Salarié de Cap Digital mais mis au service de l'EDRLab et du format EPUB, Cyril Labordrie a la charge de trouver de nouveaux adhérents, pour fédérer au maximum la profession, pas seulement française, mais européenne, autour d'un standard commun : « Nous sommes en discussion avec un réseau belge et l'Union internationale des télécommunications, à Genève... Je suis aussi passé à la Foire de Francfort, où j'ai pu rencontrer une quinzaine de sociétés, toutes très enthousiastes de l'installation d'un labo européen. » Le président de l'association, Pierre Danet, a par ailleurs rencontré Deutsche Telekom, entreprise de télécommunications allemande impliquée dans le système Tolino, concurrent d'Amazon outre-Rhin et très intéressé par l'interopérabilité : « C'est logique pour eux, c'est bien pour nous », se réjouit Laurent Le Meur.
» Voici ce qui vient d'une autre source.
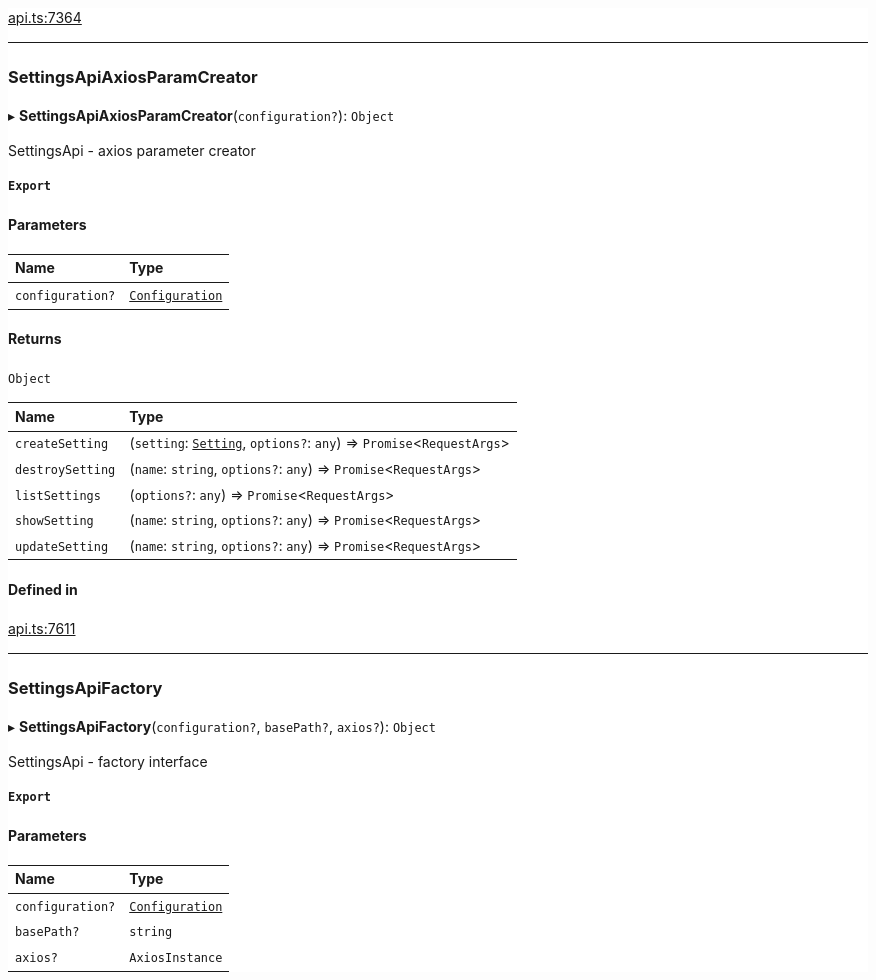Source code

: [api.ts:7364](https://github.com/mkholjuraev/javascript-clients/blob/master/packages/catalog/api.ts#L7364)

___

### SettingsApiAxiosParamCreator

▸ **SettingsApiAxiosParamCreator**(`configuration?`): `Object`

SettingsApi - axios parameter creator

**`Export`**

#### Parameters

| Name | Type |
| :------ | :------ |
| `configuration?` | [`Configuration`](classes/Configuration.md) |

#### Returns

`Object`

| Name | Type |
| :------ | :------ |
| `createSetting` | (`setting`: [`Setting`](interfaces/Setting.md), `options?`: `any`) => `Promise`<`RequestArgs`\> |
| `destroySetting` | (`name`: `string`, `options?`: `any`) => `Promise`<`RequestArgs`\> |
| `listSettings` | (`options?`: `any`) => `Promise`<`RequestArgs`\> |
| `showSetting` | (`name`: `string`, `options?`: `any`) => `Promise`<`RequestArgs`\> |
| `updateSetting` | (`name`: `string`, `options?`: `any`) => `Promise`<`RequestArgs`\> |

#### Defined in

[api.ts:7611](https://github.com/mkholjuraev/javascript-clients/blob/master/packages/catalog/api.ts#L7611)

___

### SettingsApiFactory

▸ **SettingsApiFactory**(`configuration?`, `basePath?`, `axios?`): `Object`

SettingsApi - factory interface

**`Export`**

#### Parameters

| Name | Type |
| :------ | :------ |
| `configuration?` | [`Configuration`](classes/Configuration.md) |
| `basePath?` | `string` |
| `axios?` | `AxiosInstance` |
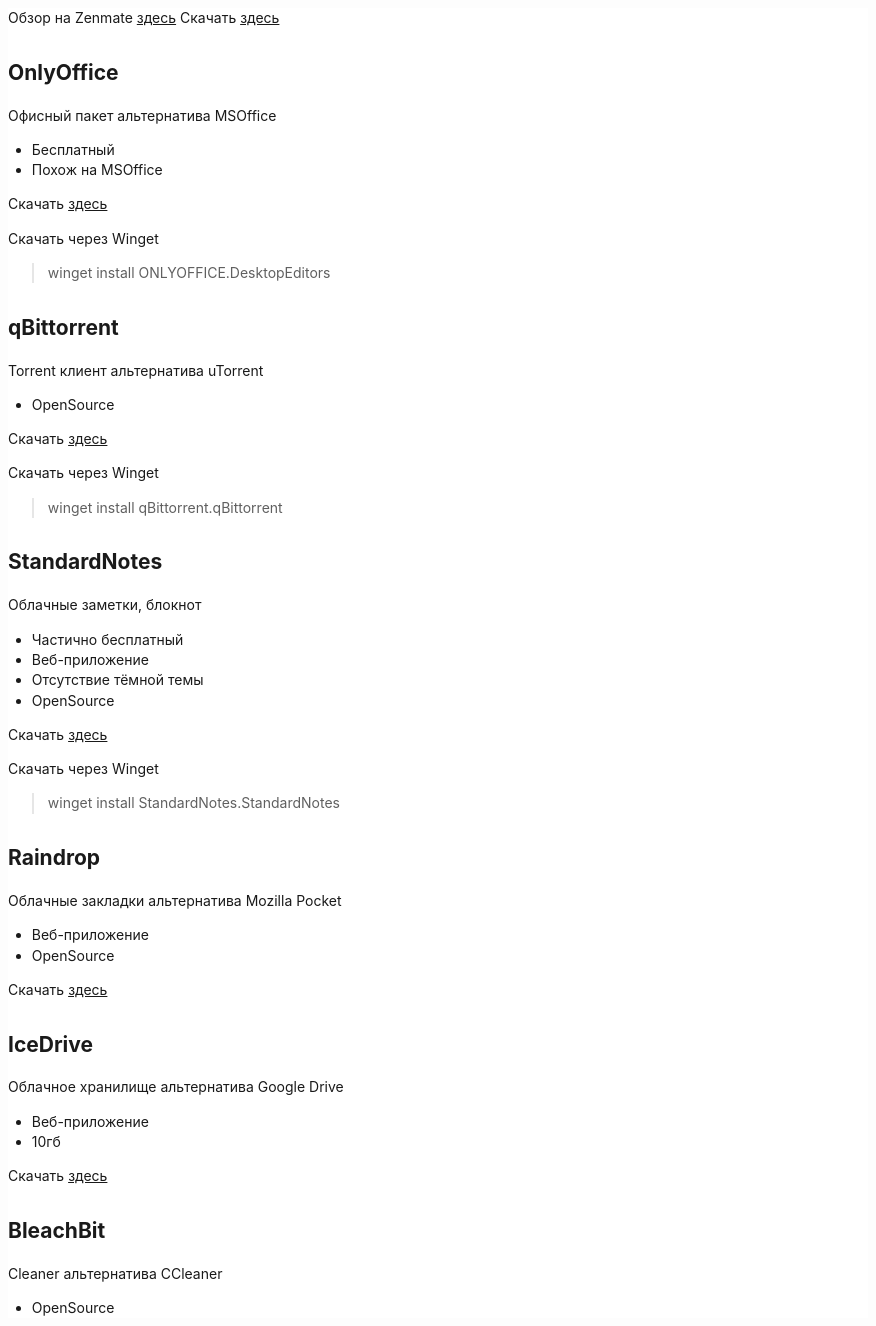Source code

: Обзор на Zenmate [здесь](https://ru.vpnmentor.com/reviews/zenmate-vpn/)
Скачать [здесь](https://zenmate.com/)

## OnlyOffice
Офисный пакет альтернатива MSOffice
- Бесплатный
- Похож на MSOffice

Скачать [здесь](https://www.onlyoffice.com/ru/)

Скачать через Winget

> winget install ONLYOFFICE.DesktopEditors

## qBittorrent
Torrent клиент альтернатива uTorrent
- OpenSource

Скачать [здесь](https://www.qbittorrent.org/)

Скачать через Winget

> winget install qBittorrent.qBittorrent

## StandardNotes
Облачные заметки, блокнот
- Частично бесплатный
- Веб-приложение
- Отсутствие тёмной темы
- OpenSource

Скачать [здесь](https://app.standardnotes.com/)

Скачать через Winget

> winget install StandardNotes.StandardNotes

## Raindrop
Облачные закладки альтернатива Mozilla Pocket
- Веб-приложение
- OpenSource

Скачать [здесь](https://app.raindrop.io/)

## IceDrive
Облачное хранилище альтернатива Google Drive
- Веб-приложение
- 10гб

Скачать [здесь](https://pcloud.com)

## BleachBit
Cleaner альтернатива CCleaner
- OpenSource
(ActuaLitté, CC BY SA 2.0)
La recherche des adhérents s'oriente en priorité vers les start-ups et les acteurs de l'édition numérique, mais d'autres maillons de la chaîne du livre, comme les bibliothèques, sont sur la liste des prochaines étapes du recrutement. Il faudra également démarcher les éditeurs juridiques, techniques, scientifiques ou médicaux, dont les lecteurs sont parmi les plus habitués à la lecture numérique, mais qui distribuent encore la plupart du temps des PDF. L'animation de la communauté par l'EDRLab ne se fera pas qu'en ligne, puisque des événements seront organisés avec Cap Digital.
Les collaborations européennes permettront un recours éventuel à des financements tout aussi européens : « Nous sommes en train de monter un projet avec des éditeurs italiens autour de l'accessibilité », confie Laurent Le Meur, « Nous voulons ajouter dans les outils d'Authoring [outils pour semi-automatiser la fabrication d'un ebook, NdR] la possibilité de mieux tagguer le livre avec des métadonnées pour améliorer son accessibilité, ou encore tester que l'outil d'Authoring a bien fait son travail, afin que l'outil de lecture puisse correctement lire le fichier. » Si le projet est accepté, les équipes s'engageraient alors pour trois années de travail.
L'impression persiste, en France, que les éditeurs passent un peu à côté des fonctionnalités inédites que peut apporter la lecture numérique. Il est vrai qu'ils ne sont pas aidés par les articles qui annoncent régulièrement la fin du livre numérique, mais les startups et les développeurs sourient souvent lorsqu'on leur demande pourquoi elles lorgnent plutôt vers les États-Unis. La formation commence tout juste à s'adapter aux nouvelles opportunités, et il semble bien que la technique suive le mouvement.